─── Entries provided ───

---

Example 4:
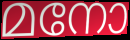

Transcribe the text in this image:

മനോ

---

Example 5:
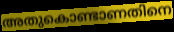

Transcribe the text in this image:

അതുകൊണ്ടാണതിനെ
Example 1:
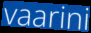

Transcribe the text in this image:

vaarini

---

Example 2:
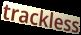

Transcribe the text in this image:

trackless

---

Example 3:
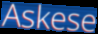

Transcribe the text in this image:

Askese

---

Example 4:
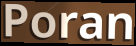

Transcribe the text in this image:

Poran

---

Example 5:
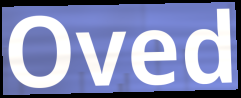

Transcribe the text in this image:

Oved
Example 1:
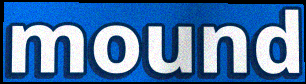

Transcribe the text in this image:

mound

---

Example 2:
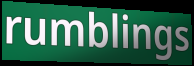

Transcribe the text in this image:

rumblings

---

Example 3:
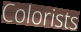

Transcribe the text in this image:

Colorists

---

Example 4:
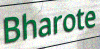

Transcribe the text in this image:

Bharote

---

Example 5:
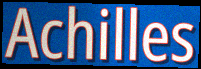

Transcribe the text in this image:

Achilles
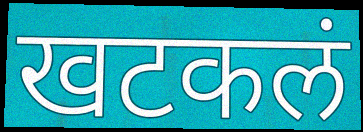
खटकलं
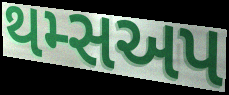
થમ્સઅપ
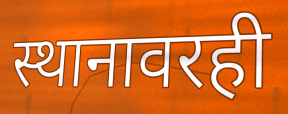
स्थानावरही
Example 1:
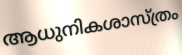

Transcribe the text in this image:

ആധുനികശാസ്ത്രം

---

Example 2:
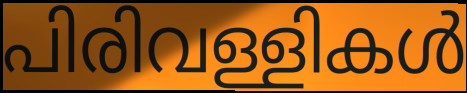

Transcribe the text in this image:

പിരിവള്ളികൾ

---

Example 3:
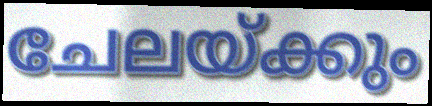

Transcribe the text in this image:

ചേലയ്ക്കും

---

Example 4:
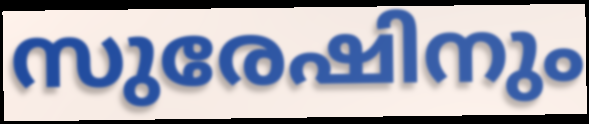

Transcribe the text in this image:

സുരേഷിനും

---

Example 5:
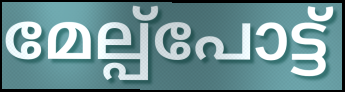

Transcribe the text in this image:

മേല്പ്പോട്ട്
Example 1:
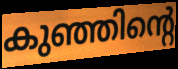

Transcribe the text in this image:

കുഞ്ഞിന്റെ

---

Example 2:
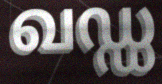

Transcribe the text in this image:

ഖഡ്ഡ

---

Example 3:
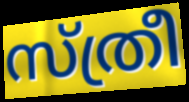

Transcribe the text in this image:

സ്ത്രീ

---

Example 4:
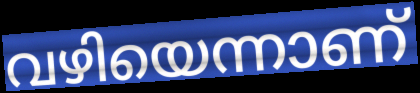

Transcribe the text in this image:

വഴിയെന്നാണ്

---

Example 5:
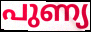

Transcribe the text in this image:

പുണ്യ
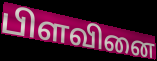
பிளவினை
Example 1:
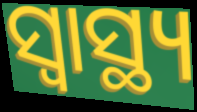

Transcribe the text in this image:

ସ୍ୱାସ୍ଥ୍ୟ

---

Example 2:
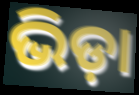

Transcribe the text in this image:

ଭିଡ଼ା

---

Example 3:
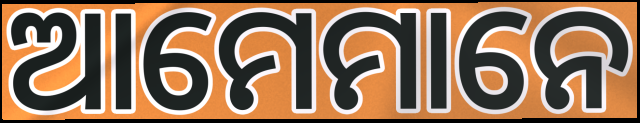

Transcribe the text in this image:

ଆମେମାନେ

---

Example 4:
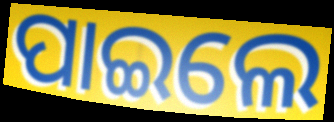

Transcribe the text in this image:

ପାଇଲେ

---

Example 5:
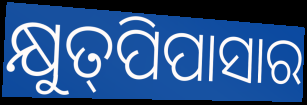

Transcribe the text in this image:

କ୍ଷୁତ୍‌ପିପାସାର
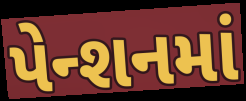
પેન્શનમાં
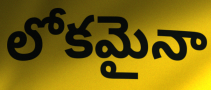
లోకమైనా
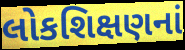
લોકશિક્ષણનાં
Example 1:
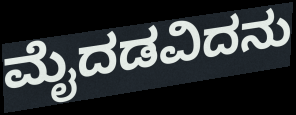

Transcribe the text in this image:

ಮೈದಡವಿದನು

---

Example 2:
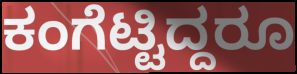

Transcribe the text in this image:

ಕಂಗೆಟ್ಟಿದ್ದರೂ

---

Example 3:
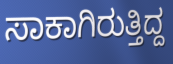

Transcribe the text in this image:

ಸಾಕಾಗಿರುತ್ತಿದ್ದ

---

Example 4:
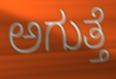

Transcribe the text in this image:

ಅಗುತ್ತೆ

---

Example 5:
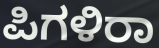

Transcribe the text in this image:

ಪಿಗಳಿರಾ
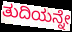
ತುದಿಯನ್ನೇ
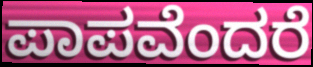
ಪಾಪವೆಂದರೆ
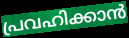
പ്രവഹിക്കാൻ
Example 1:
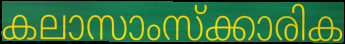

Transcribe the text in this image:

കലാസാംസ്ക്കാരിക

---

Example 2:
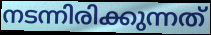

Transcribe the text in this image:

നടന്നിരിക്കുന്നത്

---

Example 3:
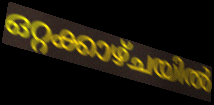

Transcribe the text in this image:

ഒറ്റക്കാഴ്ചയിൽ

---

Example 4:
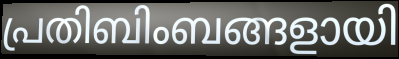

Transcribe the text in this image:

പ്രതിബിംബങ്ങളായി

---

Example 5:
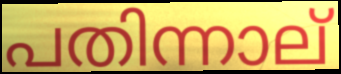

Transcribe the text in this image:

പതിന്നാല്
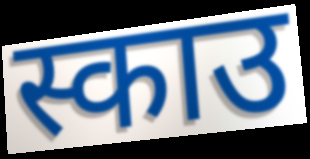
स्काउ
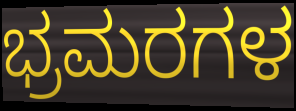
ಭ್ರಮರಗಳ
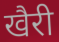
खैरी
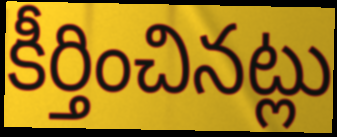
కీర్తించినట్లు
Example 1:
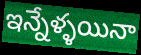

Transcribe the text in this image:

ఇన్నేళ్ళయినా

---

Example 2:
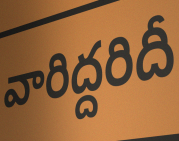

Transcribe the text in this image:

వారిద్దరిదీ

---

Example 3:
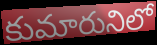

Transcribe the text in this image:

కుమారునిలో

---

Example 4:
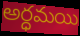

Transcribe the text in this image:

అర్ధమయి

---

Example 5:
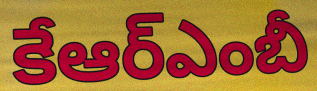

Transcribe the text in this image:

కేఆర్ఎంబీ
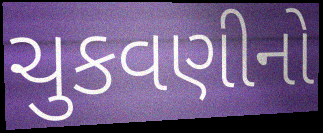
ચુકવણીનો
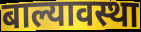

───

_Task directions_: Copy every record exactly, leaving the pictures out.

_Finished exercise_:
---

Example 4:

Transcribe the text in this image:

മനോ

---

Example 5:

Transcribe the text in this image:

അതുകൊണ്ടാണതിനെ
Example 1:

Transcribe the text in this image:

vaarini

---

Example 2:

Transcribe the text in this image:

trackless

---

Example 3:

Transcribe the text in this image:

Askese

---

Example 4:

Transcribe the text in this image:

Poran

---

Example 5:

Transcribe the text in this image:

Oved
Example 1:

Transcribe the text in this image:

mound

---

Example 2:

Transcribe the text in this image:

rumblings

---

Example 3:

Transcribe the text in this image:

Colorists

---

Example 4:

Transcribe the text in this image:

Bharote

---

Example 5:

Transcribe the text in this image:

Achilles
खटकलं
થમ્સઅપ
स्थानावरही
Example 1:

Transcribe the text in this image:

ആധുനികശാസ്ത്രം

---

Example 2:

Transcribe the text in this image:

പിരിവള്ളികൾ

---

Example 3:

Transcribe the text in this image:

ചേലയ്ക്കും

---

Example 4:

Transcribe the text in this image:

സുരേഷിനും

---

Example 5:

Transcribe the text in this image:

മേല്പ്പോട്ട്
Example 1:

Transcribe the text in this image:

കുഞ്ഞിന്റെ

---

Example 2:

Transcribe the text in this image:

ഖഡ്ഡ

---

Example 3:

Transcribe the text in this image:

സ്ത്രീ

---

Example 4:

Transcribe the text in this image:

വഴിയെന്നാണ്

---

Example 5:

Transcribe the text in this image:

പുണ്യ
பிளவினை
Example 1:

Transcribe the text in this image:

ସ୍ୱାସ୍ଥ୍ୟ

---

Example 2:

Transcribe the text in this image:

ଭିଡ଼ା

---

Example 3:

Transcribe the text in this image:

ଆମେମାନେ

---

Example 4:

Transcribe the text in this image:

ପାଇଲେ

---

Example 5:

Transcribe the text in this image:

କ୍ଷୁତ୍‌ପିପାସାର
પેન્શનમાં
లోకమైనా
લોકશિક્ષણનાં
Example 1:

Transcribe the text in this image:

ಮೈದಡವಿದನು

---

Example 2:

Transcribe the text in this image:

ಕಂಗೆಟ್ಟಿದ್ದರೂ

---

Example 3:

Transcribe the text in this image:

ಸಾಕಾಗಿರುತ್ತಿದ್ದ

---

Example 4:

Transcribe the text in this image:

ಅಗುತ್ತೆ

---

Example 5:

Transcribe the text in this image:

ಪಿಗಳಿರಾ
ತುದಿಯನ್ನೇ
ಪಾಪವೆಂದರೆ
പ്രവഹിക്കാൻ
Example 1:

Transcribe the text in this image:

കലാസാംസ്ക്കാരിക

---

Example 2:

Transcribe the text in this image:

നടന്നിരിക്കുന്നത്

---

Example 3:

Transcribe the text in this image:

ഒറ്റക്കാഴ്ചയിൽ

---

Example 4:

Transcribe the text in this image:

പ്രതിബിംബങ്ങളായി

---

Example 5:

Transcribe the text in this image:

പതിന്നാല്
स्काउ
ಭ್ರಮರಗಳ
खैरी
కీర్తించినట్లు
Example 1:

Transcribe the text in this image:

ఇన్నేళ్ళయినా

---

Example 2:

Transcribe the text in this image:

వారిద్దరిదీ

---

Example 3:

Transcribe the text in this image:

కుమారునిలో

---

Example 4:

Transcribe the text in this image:

అర్ధమయి

---

Example 5:

Transcribe the text in this image:

కేఆర్ఎంబీ
ચુકવણીનો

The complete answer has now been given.